-- TASK DESCRIPTION --
Using the data below, work out how many lines contain the word "Сандхарбха", then state that number without comment.
━━━ DATA TO EXAMINE
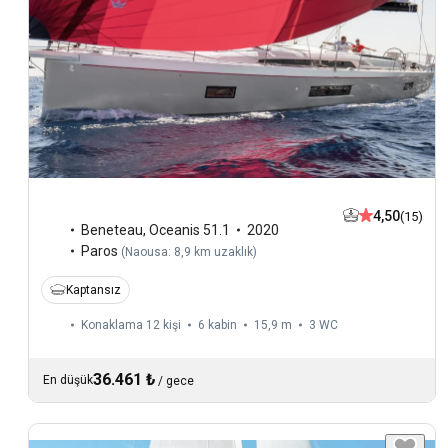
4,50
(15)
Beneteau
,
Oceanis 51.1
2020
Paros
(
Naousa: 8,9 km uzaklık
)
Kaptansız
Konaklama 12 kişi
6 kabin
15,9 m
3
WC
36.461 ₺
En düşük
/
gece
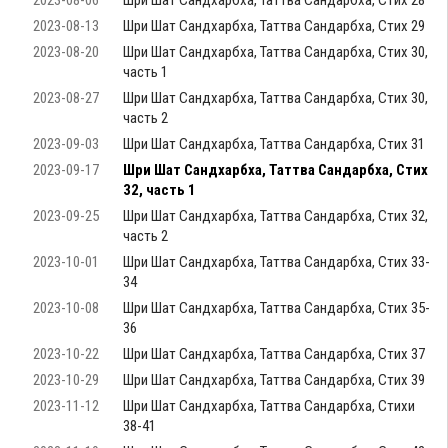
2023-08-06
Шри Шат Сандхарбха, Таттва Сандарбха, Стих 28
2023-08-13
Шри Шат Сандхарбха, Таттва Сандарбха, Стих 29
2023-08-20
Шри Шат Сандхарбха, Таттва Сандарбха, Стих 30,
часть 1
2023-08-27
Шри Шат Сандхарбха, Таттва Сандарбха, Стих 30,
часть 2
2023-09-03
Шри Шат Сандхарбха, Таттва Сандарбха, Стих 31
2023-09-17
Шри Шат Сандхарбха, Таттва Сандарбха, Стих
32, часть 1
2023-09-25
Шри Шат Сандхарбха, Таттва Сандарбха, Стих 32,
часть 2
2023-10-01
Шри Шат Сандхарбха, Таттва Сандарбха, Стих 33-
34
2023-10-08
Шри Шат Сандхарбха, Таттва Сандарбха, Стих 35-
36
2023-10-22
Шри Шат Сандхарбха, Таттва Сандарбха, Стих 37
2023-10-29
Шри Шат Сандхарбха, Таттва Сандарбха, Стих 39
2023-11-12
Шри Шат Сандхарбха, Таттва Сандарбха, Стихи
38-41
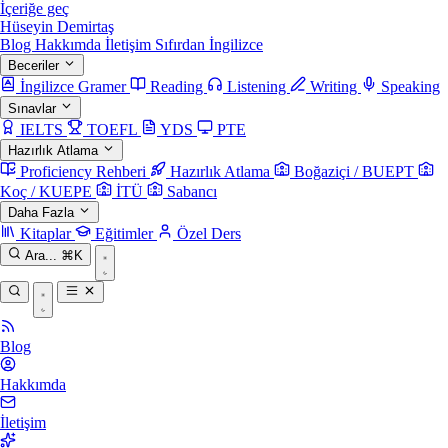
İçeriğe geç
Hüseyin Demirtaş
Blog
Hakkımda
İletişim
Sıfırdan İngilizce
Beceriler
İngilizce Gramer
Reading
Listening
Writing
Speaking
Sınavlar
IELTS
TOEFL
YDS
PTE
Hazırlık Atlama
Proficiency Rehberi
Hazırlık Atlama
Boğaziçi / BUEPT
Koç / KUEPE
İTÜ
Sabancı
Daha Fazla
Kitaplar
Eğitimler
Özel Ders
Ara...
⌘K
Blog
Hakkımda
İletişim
━━━━━━
━━━ DATA TO EXAMINE
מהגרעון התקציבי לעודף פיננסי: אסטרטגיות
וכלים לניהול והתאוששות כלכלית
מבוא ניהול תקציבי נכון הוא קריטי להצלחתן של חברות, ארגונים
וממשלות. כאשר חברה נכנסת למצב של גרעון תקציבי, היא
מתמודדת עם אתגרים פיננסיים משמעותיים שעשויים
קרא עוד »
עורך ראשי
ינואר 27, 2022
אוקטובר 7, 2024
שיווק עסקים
━━━━━━
━━━ DATA TO EXAMINE
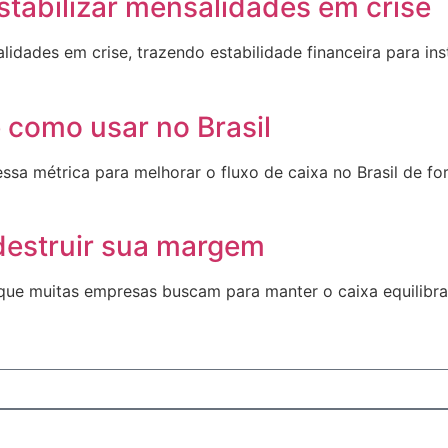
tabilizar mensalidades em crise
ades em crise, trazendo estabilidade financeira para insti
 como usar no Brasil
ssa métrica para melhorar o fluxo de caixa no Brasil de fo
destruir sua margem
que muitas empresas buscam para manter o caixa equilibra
━━━━━━
-- RESULT OF THE EXERCISE --
12